A few weeks ago, I took a weekend off from leading worship. I had a good excuse: I was adopting my foster son into our family forever. The adoption happened on National Adoption Day, on a Saturday morning, so I was not going to be at rehearsal. It was also a good opportunity to sit with my wife and kids through a whole service at our own church to see what it’s like to be one of the congregation. It was not as hard as I expected to be one of the worshipers who is not in control of the music. In fact, I was very thankful afterward for what I experienced because it made me more excited to get back into my job and lead.

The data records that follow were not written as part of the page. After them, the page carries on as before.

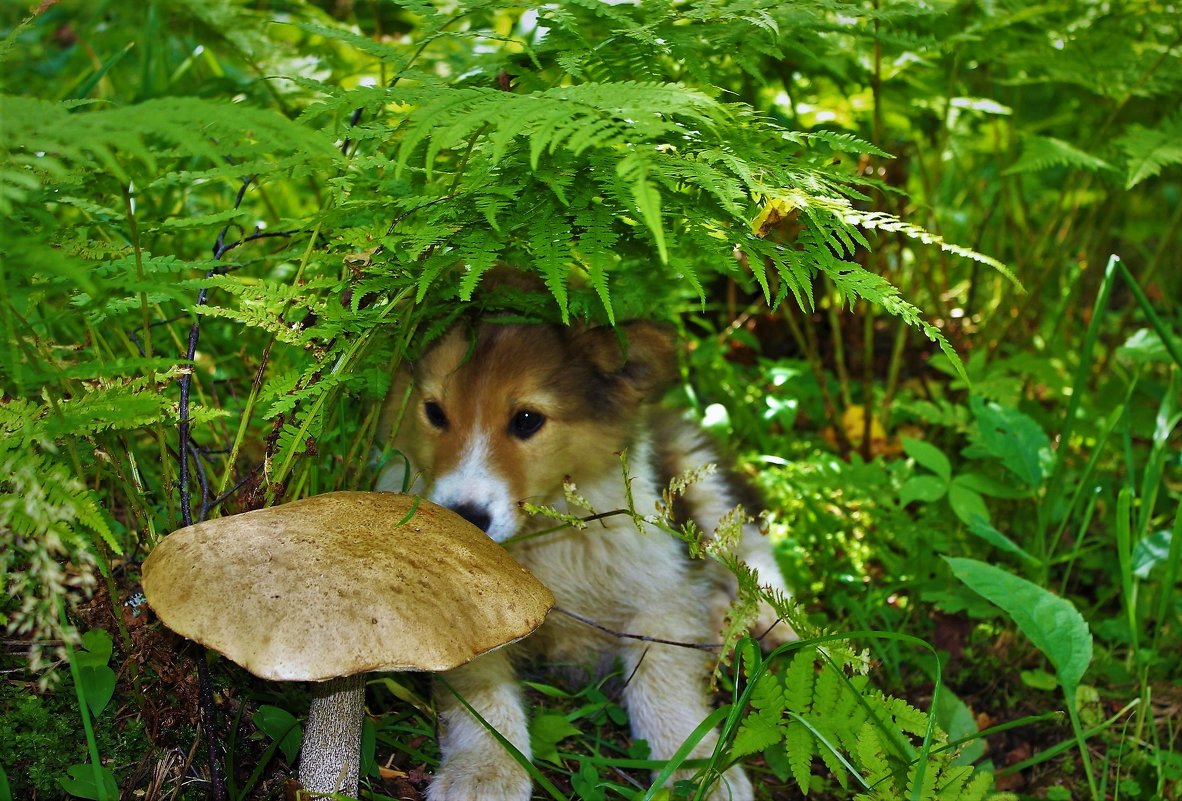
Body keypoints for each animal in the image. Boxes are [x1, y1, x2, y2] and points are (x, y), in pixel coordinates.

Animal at [380, 318, 794, 801]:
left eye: (527, 420)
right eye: (435, 413)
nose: (465, 518)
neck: (542, 539)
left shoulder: (662, 589)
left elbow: (662, 675)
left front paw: (697, 768)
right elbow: (481, 693)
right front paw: (486, 770)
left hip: (703, 479)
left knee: (752, 555)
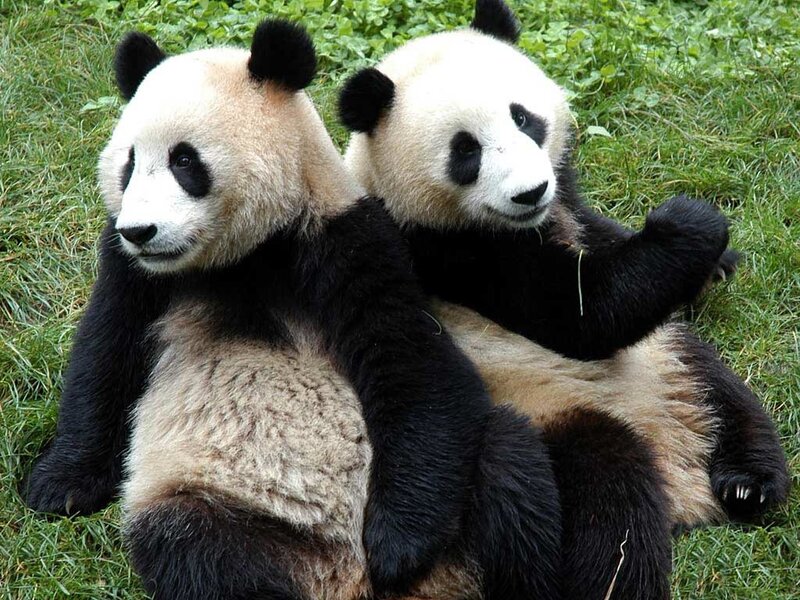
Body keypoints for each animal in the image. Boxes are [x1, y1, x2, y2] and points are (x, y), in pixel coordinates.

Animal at [23, 19, 565, 600]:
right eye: (128, 164)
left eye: (183, 160)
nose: (140, 231)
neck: (244, 254)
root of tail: (342, 581)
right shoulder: (136, 275)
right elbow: (105, 356)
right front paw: (58, 486)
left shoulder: (345, 241)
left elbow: (415, 364)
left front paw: (398, 546)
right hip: (215, 503)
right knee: (198, 555)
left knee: (509, 475)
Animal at [338, 0, 790, 597]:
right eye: (466, 151)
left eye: (523, 118)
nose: (530, 192)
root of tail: (682, 480)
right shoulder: (443, 253)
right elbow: (582, 313)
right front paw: (691, 224)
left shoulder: (568, 207)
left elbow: (601, 237)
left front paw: (718, 261)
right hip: (552, 411)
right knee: (611, 495)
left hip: (669, 359)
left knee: (723, 391)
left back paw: (748, 480)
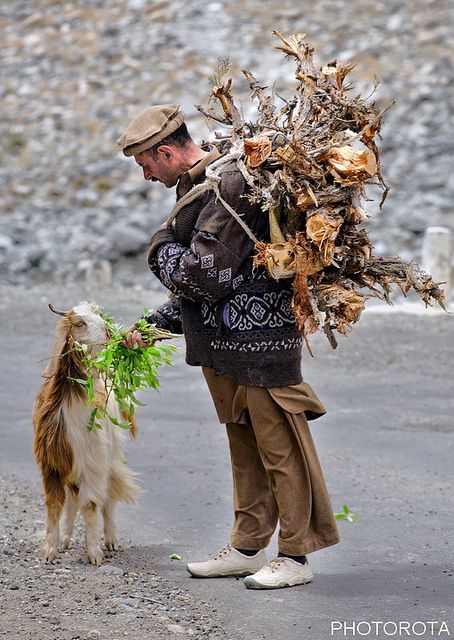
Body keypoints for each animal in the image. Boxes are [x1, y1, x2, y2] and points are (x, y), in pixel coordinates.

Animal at [33, 302, 140, 564]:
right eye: (80, 323)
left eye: (99, 316)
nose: (110, 333)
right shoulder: (51, 463)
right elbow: (54, 505)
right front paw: (50, 551)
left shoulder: (92, 462)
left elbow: (91, 505)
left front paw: (94, 554)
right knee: (72, 499)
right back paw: (65, 539)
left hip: (110, 455)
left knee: (108, 497)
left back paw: (111, 540)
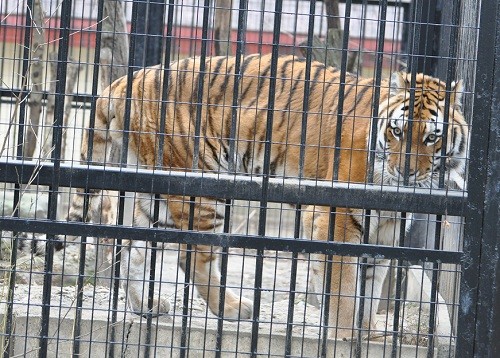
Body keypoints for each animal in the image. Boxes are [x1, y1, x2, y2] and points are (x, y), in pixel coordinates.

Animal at [60, 53, 466, 338]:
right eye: (398, 131)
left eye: (431, 137)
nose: (406, 171)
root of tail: (129, 79)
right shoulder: (335, 217)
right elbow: (342, 289)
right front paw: (343, 336)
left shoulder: (385, 230)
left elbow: (370, 283)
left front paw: (366, 332)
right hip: (201, 186)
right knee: (192, 256)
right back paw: (233, 308)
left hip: (156, 191)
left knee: (129, 247)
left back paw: (147, 305)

One thing I learned was that there are a lot of factors that the musicians have no control over that distract our people from the singing. We came in right as the service was starting so I was not exactly focused until the middle of the first song. Then my kids were a big distraction. They ask questions, squirm, make noise, wander off, cry, or just about anything else they can do to occupy my attention. As a music leader, this gave me a renewed sense of peace that those people who seem to not be engaged on Sunday are not necessarily that way because they are unspiritual or I am doing a bad job. It could be just that they are not as prepared, unfettered and focused as the music director gets to be. So I want to give myself and the people I serve some grace because there are a lot of distractions. I also want to be more deliberate about doing what needs to be done to focus attention on the worship process – parents and kids alike.
There were a few mistakes the week I took off. They weren’t major, but they were noticeable. Some mistakes were only known to me because of the inside knowledge I have about song form or whatever. The good news is that despite the mistakes, my participation as one of “the people” was not derailed by a few gaffs from the leaders. I looked at the team that was leading, my friends, and their mistakes were not that important. It was actually endearing to watch as they worked around the problem and came out on the other side without getting mad or breaking down. As a leader, this gave me more peace about the process of preparing for worship. We can mess up! It’s not we should be deliberately negligent to prepare because love and hospitality require that we make an effort to do a good job. However, the fear or failure in performance is not there if you know that you are leading for family, not judges.
I love my job. I enjoy leading. Taking a week off made me miss my job and want to get back in the saddle. I believe that the Lord has given me gifts and passion and joy to lead the worship songs. It was a special time to be able to sing with my wife and kids, but we all are committed as a family to my role in our church and it brings us joy to be able to do that. Today, I’m in the office getting songs together, preparing charts, contacting volunteers, and it’s just adding to my excitement about being able to sing and play for the Lord again this Sunday. It’s the best job in the world.